Clarification regarding this map reduce word count example?

时间:2015-05-18 17:28:25

标签: hadoop mapreduce

I am studying map reduce, and I have a question regarding the basic word count example of map reduce. Say my text is

My name is X Y X.

here is the map class, I am referring to

  public static class MapClass extends MapReduceBase
implements Mapper<LongWritable, Text, Text, IntWritable> {

private final static IntWritable one = new IntWritable(1);
private Text word = new Text();

public void map(LongWritable key, Text value, 
                OutputCollector<Text, IntWritable> output, 
                Reporter reporter) throws IOException {
  String line = value.toString();
  StringTokenizer itr = new StringTokenizer(line);
  while (itr.hasMoreTokens()) {
    word.set(itr.nextToken());
    output.collect(word, one);
  }
}

}

When text is processed by this Map job, it will result into

My 1
name 1
is 1
X 1
Y 1
X 1     

Then after shuffer and sort, all of the same keys will be grouped and we can do the addition for the final count. In this example both of X's will be added.

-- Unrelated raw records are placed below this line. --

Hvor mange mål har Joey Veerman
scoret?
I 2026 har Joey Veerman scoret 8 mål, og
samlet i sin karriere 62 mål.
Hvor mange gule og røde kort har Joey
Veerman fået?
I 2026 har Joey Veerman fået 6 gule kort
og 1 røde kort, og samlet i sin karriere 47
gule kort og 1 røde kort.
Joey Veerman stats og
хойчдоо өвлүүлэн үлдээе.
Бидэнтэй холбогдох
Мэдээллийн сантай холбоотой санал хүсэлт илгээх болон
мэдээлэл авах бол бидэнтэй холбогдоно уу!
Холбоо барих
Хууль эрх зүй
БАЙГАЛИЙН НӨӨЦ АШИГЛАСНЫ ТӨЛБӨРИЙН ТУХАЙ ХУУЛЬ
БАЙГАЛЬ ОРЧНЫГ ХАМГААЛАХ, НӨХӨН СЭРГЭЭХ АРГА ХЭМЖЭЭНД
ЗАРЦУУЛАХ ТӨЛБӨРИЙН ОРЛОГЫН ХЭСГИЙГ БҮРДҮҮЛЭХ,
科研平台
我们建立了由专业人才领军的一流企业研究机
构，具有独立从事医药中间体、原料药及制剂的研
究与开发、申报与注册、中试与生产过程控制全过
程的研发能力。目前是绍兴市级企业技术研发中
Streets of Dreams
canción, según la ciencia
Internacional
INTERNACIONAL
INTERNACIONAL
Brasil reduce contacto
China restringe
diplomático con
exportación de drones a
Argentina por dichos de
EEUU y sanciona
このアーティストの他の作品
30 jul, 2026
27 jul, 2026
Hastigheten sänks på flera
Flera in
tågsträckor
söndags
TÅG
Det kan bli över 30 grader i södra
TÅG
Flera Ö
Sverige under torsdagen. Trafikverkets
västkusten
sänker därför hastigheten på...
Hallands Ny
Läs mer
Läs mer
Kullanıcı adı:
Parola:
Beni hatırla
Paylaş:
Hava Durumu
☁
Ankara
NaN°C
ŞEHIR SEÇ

My question is that, what if I do the addition in the map job itself, by keeping a map of word and count. Then then iterating over the map, and putting the count in the output. Will it have an impact on the map reduce job? The output will still be the same; However, will it be more efficient doing it like that, as there will be less entries for shuffle,sort and reducer to operate on?

Is my thinking of doing the addition in the map job correct?

1 个答案:

答案 0 :(得分:1)

是的,你应该保持你的Map输出尽可能小。进行初步计数将减少通过系统的数据量。请注意,您仍然需要一个减少作业,为每个单词添加计数,您的输入可以在Y处拆分,因此两个“X”单词将转到不同的映射器。

此外,您可以为MapReduce作业执行的另一项高效工作是使用Combiners。这些是在映射步骤完成后立即在映射器节点上的减少步骤。因此,您可以进一步减少Map作业输出。